H. Set Merging
time limit per test
4 seconds
memory limit per test
256 megabytes
standard input
standard output

You are given a permutation $$$a_1, a_2, \dots, a_n$$$ of numbers from $$$1$$$ to $$$n$$$. Also, you have $$$n$$$ sets $$$S_1,S_2,\dots, S_n$$$, where $$$S_i=\{a_i\}$$$. Lastly, you have a variable $$$cnt$$$, representing the current number of sets. Initially, $$$cnt = n$$$.

We define two kinds of functions on sets:

$$$f(S)=\min\limits_{u\in S} u$$$;

$$$g(S)=\max\limits_{u\in S} u$$$.

You can obtain a new set by merging two sets $$$A$$$ and $$$B$$$, if they satisfy $$$g(A)<f(B)$$$ (Notice that the old sets do not disappear).

Formally, you can perform the following sequence of operations:

  • $$$cnt\gets cnt+1$$$;

  • $$$S_{cnt}=S_u\cup S_v$$$, you are free to choose $$$u$$$ and $$$v$$$ for which $$$1\le u, v < cnt$$$ and which satisfy $$$g(S_u)<f(S_v)$$$.

You are required to obtain some specific sets.

There are $$$q$$$ requirements, each of which contains two integers $$$l_i$$$,$$$r_i$$$, which means that there must exist a set $$$S_{k_i}$$$ ($$$k_i$$$ is the ID of the set, you should determine it) which equals $$$\{a_u\mid l_i\leq u\leq r_i\}$$$, which is, the set consisting of all $$$a_i$$$ with indices between $$$l_i$$$ and $$$r_i$$$.

In the end you must ensure that $$$cnt\leq 2.2\times 10^6$$$. Note that you don't have to minimize $$$cnt$$$. It is guaranteed that a solution under given constraints exists.


The first line contains two integers $$$n,q$$$ $$$(1\leq n \leq 2^{12},1 \leq q \leq 2^{16})$$$  — the length of the permutation and the number of needed sets correspondently.

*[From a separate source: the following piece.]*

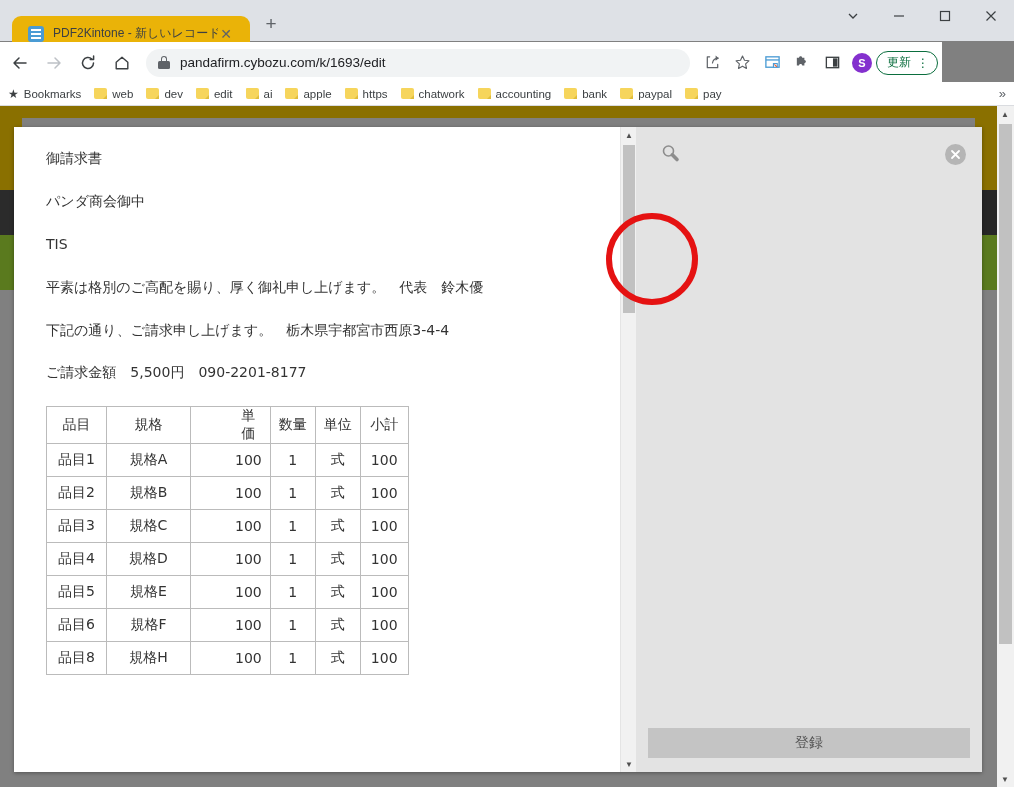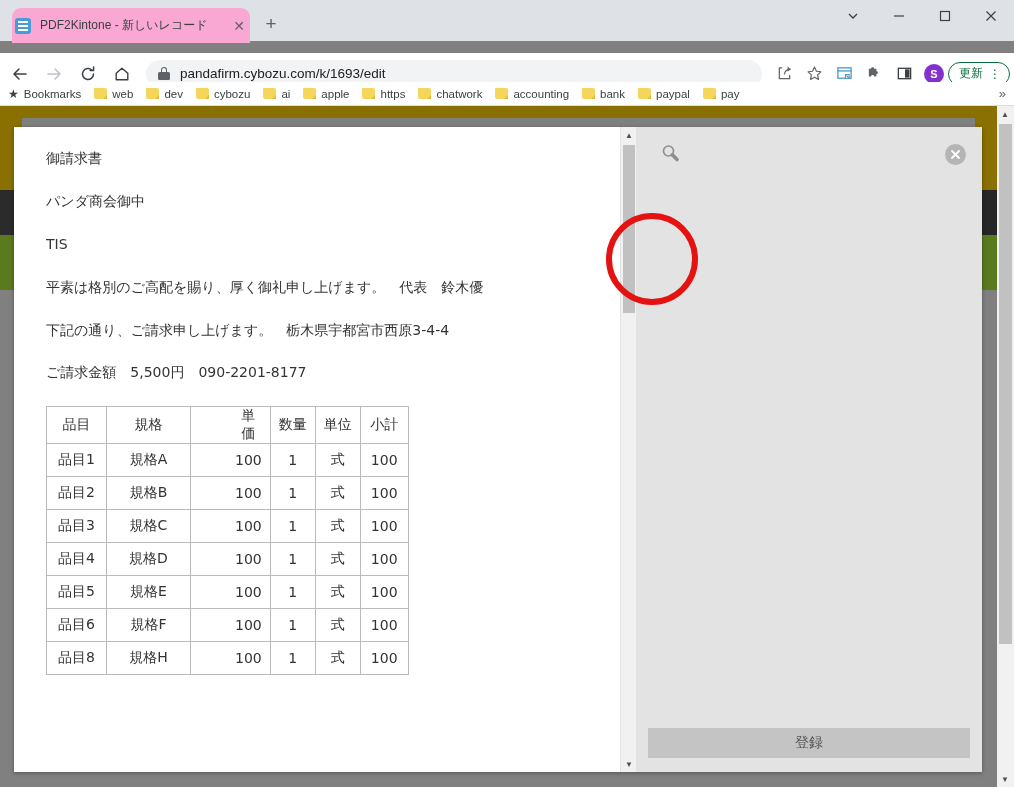"PDF2Kintone - 新しいレコード" .tab { background: #f9a8d4 -> #eab308; padding: 0 3px -> 0 16px; top: 8px -> 16px }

The next line consists of $$$n$$$ integers $$$a_1,a_2,\cdots, a_n$$$ ($$$1\leq a_i\leq n$$$, $$$a_i$$$ are pairwise distinct)  — given permutation.

$$$i$$$-th of the next $$$q$$$ lines contains two integers $$$l_i,r_i$$$ $$$(1\leq l_i\leq r_i\leq n)$$$, describing a requirement of the $$$i$$$-th set.


It is guaranteed that a solution under given constraints exists.

The first line should contain one integer $$$cnt_E$$$ $$$(n\leq cnt_E\leq 2.2\times 10^6)$$$, representing the number of sets after all operations.

$$$cnt_E-n$$$ lines must follow, each line should contain two integers $$$u$$$, $$$v$$$ ($$$1\leq u, v\leq cnt'$$$, where $$$cnt'$$$ is the value of $$$cnt$$$ before this operation), meaning that you choose $$$S_u$$$, $$$S_v$$$ and perform a merging operation. In an operation, $$$g(S_u)<f(S_v)$$$ must be satisfied.

The last line should contain $$$q$$$ integers $$$k_1,k_2,\cdots,k_q$$$ $$$(1\leq k_i\leq cnt_E)$$$, representing that set $$$S_{k_i}$$$ is the $$$i$$$th required set.

Please notice the large amount of output.

3 2
1 3 2
2 3
1 3
3 2
1 3
5 2
4 6 
2 4
2 1
1 2
1 2
1 2
1 1
2 1
2 1
2 1
5 3 3 1

In the first sample:

We have $$$S_1=\{1\},S_2=\{3\},S_3=\{2\}$$$ initially.

In the first operation, because $$$g(S_3)=2<f(S_2)=3$$$, we can merge $$$S_3,S_2$$$ into $$$S_4=\{2,3\}$$$.

In the second operation, because $$$g(S_1)=1<f(S_3)=2$$$, we can merge $$$S_1,S_3$$$ into $$$S_5=\{1,2\}$$$.

In the third operation, because $$$g(S_5)=2<f(S_2)=3$$$, we can merge $$$S_5,S_2$$$ into $$$S_6=\{1,2,3\}$$$.

For the first requirement, $$$S_4=\{2,3\}=\{a_2,a_3\}$$$, satisfies it, thus $$$k_1=4$$$.

For the second requirement, $$$S_6=\{1,2,3\}=\{a_1,a_2,a_3\}$$$, satisfies it, thus $$$k_2=6$$$

Notice that unused sets, identical sets, outputting the same set multiple times, and using sets that are present initially are all allowed.